2 Stocks One Expert Says Could Surge Higher If They Breach These Levels

 

These 2 streaming stocks look set to continue their moves higher.

People staying home amid the coronavirus pandemic has been good news for streaming businesses. 

Streaming has boomed during the quarantine with U.S. viewing of internet video on TVs rising 109% last month, according to Nielsen data.

Netflix (NASDAQ: NFLX) has been soaring ahead of earnings as the market bets the streaming pioneer saw a spike in new users in the first quarter. The stock is up nearly 40% over the last month and closed at a new all-time high of $439.17 on Thursday. 

“We believe the unfortunate COVID-19 situation is cementing Netflix’s global [direct-to-consumer] dominance partly driven by the incremental content spend that is enabled by their massive and growing subscriber base,” said Pivotal Research Group analyst Jeff Wlodarczak in a note to clients.

Disney (NYSE: DIS) shares have seen a boost as well, rising roughly 15% over the last month as the house of mouse sees surging subscriber growth to its Disney+ streaming platform, surpassing 50 million customers worldwide within just five months of its initial launch.

The 50 million subscribers figure came in well ahead of schedule, with Disney pegging a goal of 60 to 90 million global subscribers by the end of fiscal 2024 prior to launch – a target that Disney+ may hit four years early if the current trend continues. 

Amazon (NASDAQ: AMZN) and Apple (NASDAQ: AAPL) have seen rising subscriber numbers to their streaming platforms as well.

But even with all of these names seeing climbing subscriber growth—and even with all of these stocks outperforming the market—there’s two in particular that primed for a breakout higher.

Strategic Wealth Partners president Mark Tepper said this week that, despite impressive new subscriber numbers for Disney+, Disney stock isn’t a buy right now.
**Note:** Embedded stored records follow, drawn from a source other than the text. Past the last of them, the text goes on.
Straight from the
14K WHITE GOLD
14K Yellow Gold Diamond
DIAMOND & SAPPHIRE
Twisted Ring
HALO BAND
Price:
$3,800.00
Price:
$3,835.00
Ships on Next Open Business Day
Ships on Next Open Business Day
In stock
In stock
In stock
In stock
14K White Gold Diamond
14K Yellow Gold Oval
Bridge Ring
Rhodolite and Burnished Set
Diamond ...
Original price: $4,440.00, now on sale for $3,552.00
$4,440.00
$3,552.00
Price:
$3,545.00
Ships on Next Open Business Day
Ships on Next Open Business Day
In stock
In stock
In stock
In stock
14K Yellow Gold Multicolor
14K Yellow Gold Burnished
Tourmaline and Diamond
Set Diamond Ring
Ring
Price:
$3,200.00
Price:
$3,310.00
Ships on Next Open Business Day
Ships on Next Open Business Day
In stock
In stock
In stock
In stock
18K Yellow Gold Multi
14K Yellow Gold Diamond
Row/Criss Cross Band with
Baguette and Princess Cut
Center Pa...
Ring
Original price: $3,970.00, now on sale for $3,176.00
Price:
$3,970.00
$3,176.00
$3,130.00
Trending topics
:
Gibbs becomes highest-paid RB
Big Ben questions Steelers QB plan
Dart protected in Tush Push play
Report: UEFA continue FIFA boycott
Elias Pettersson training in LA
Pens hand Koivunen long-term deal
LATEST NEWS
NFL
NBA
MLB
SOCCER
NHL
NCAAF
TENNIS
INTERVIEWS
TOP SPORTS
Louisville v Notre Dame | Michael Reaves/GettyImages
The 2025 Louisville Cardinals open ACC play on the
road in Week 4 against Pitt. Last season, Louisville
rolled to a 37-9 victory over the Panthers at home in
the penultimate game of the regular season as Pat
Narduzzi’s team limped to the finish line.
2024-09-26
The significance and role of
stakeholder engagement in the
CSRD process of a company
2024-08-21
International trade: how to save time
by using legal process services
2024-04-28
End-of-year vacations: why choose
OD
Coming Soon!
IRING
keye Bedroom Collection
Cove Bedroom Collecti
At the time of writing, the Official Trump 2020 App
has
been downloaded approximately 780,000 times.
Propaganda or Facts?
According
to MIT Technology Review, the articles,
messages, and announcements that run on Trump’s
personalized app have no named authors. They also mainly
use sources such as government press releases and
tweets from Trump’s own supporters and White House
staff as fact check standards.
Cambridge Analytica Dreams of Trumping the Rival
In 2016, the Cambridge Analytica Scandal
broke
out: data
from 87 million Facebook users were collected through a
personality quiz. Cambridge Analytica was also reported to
“We sold Disney [Wednesday] because we think we’re going to buy it back lower,” Tepper said. “So, I know 50 million subs puts them way ahead of schedule, they were expecting 60 to 90 million by 2024. But let’s face it, this is less than 10% of their business and it doesn’t make them any money. And they’ve got some serious headwinds,” including the indefinite closure of Disney’s theme parks globally.
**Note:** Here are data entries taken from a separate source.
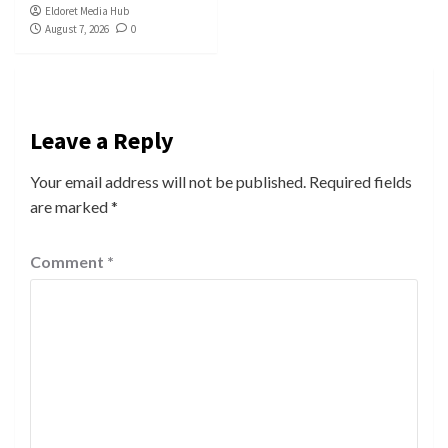
Eldoret Media Hub
August 7, 2026
0
Leave a Reply
Your email address will not be published.
Required fields
are marked
*
Comment
*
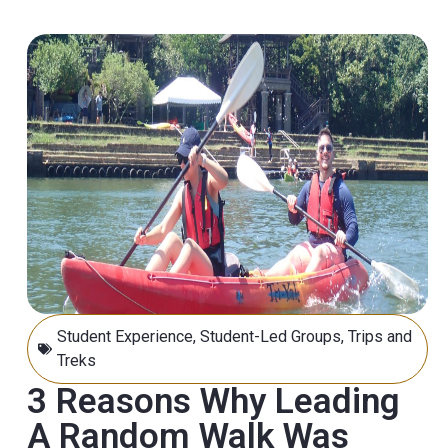
Student Experience
,
Student-Led Groups
,
Trips and
Treks
3 Reasons Why Leading
A Random Walk Was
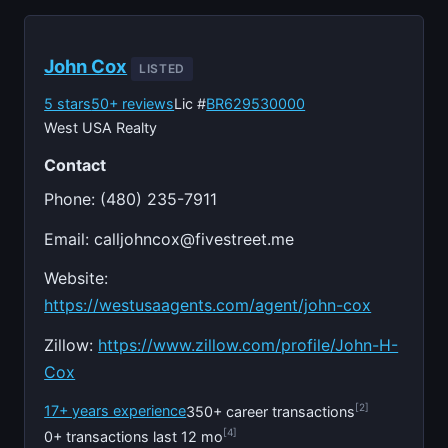
John Cox
LISTED
5 stars
50+ reviews
Lic #
BR629530000
West USA Realty
Contact
Phone: (480) 235-7911
Email:
calljohncox@fivestreet.me
Website:
https://westusaagents.com/agent/john-cox
Zillow:
https://www.zillow.com/profile/John-H-
Cox
[2]
17+ years experience
350+ career transactions
[4]
0+ transactions last 12 mo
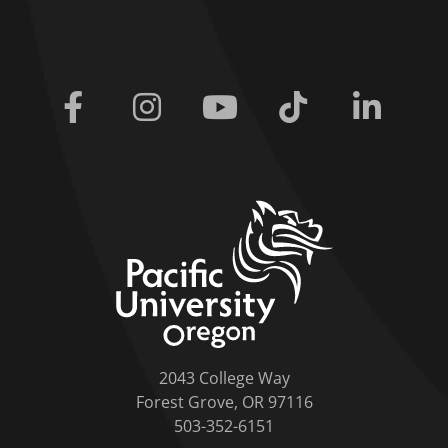
Facebook
Instagram
Youtube
Tiktok
Linkedi
home link
2043 College Way
Forest Grove, OR 97116
503-352-6151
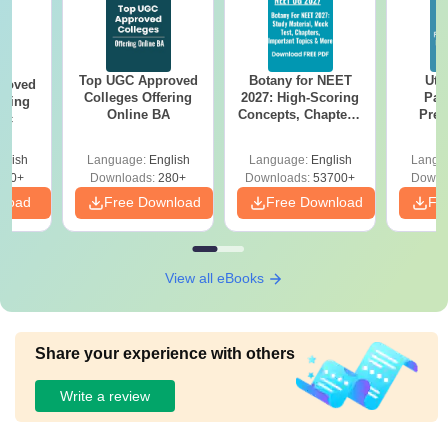
Top UGC Approved
Botany for NEET
Utt
roved
Colleges Offering
2027: High-Scoring
Par
ering
Online BA
Concepts, Chapters,
Prev
Sc
Mock Tests &
Quest
Preparation Guide
with A
glish
Language:
English
Language:
English
Langu
Solut
320+
Downloads:
280+
Downloads:
53700+
Downl
nload
Free Download
Free Download
Fr
View all eBooks
Share your experience with others
Write a review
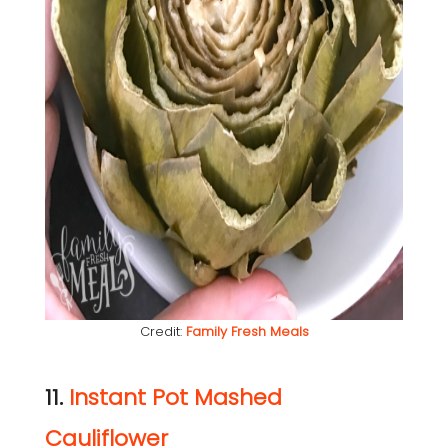
Credit:
Family Fresh Meals
11.
Instant Pot Mashed
Cauliflower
A better pick? Right now, Tepper likes Netflix, which he called “the pure play on streaming” of the group.

“People are stuck at home and they’re binge-watching everything,” Tepper said. “With Netflix, it’s all about their original content. They’re not pumping out a bunch of reruns and old movies and stuff like that. They’re consistently rolling out new, fresh, engaging, high-quality content.”

Miller Tabak chief equity strategist Matt Maley agreed that, from a technical perspective, Netflix looks like the better buy now.
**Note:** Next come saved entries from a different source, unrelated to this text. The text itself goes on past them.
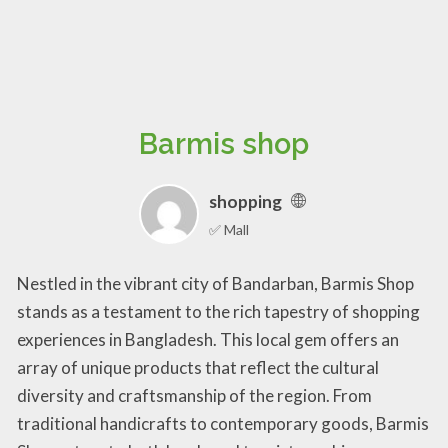
Barmis shop
shopping
✅ Mall
Nestled in the vibrant city of Bandarban, Barmis Shop
stands as a testament to the rich tapestry of shopping
experiences in Bangladesh. This local gem offers an
array of unique products that reflect the cultural
diversity and craftsmanship of the region. From
traditional handicrafts to contemporary goods, Barmis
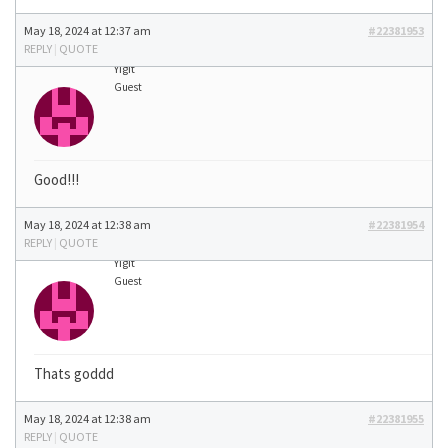
May 18, 2024 at 12:37 am
#22381953
REPLY
|
QUOTE
Yigit
Guest
Good!!!
May 18, 2024 at 12:38 am
#22381954
REPLY
|
QUOTE
Yigit
Guest
Thats goddd
May 18, 2024 at 12:38 am
#22381955
REPLY
|
QUOTE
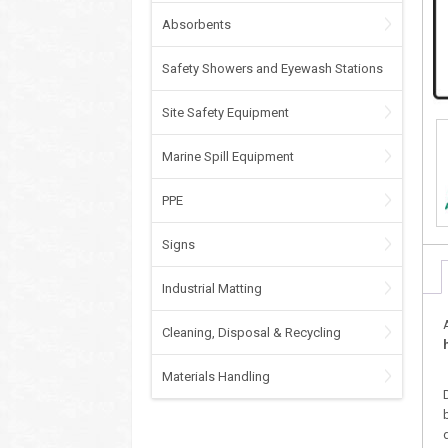
Absorbents
Safety Showers and Eyewash Stations
Site Safety Equipment
Marine Spill Equipment
PPE
Signs
Industrial Matting
Cleaning, Disposal & Recycling
Materials Handling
According to Maley, Netflix “already broke out of a symmetrical triangle pattern,” and with the stock breaching its all-time high this week, “that’s going to be kind of a double boost to the stock, and really get it going.”

Source: TradingView.

Another stock in the bunch Maley likes from a technical perspective is Amazon. The strategist noted that Amazon shares have just broken out of an ascending triangle pattern, which should give some momentum to a further upside move.

If the stock breaks out further, Maley said it will “get some momentum and momentum can be a real good play right now, especially in a name like Amazon.”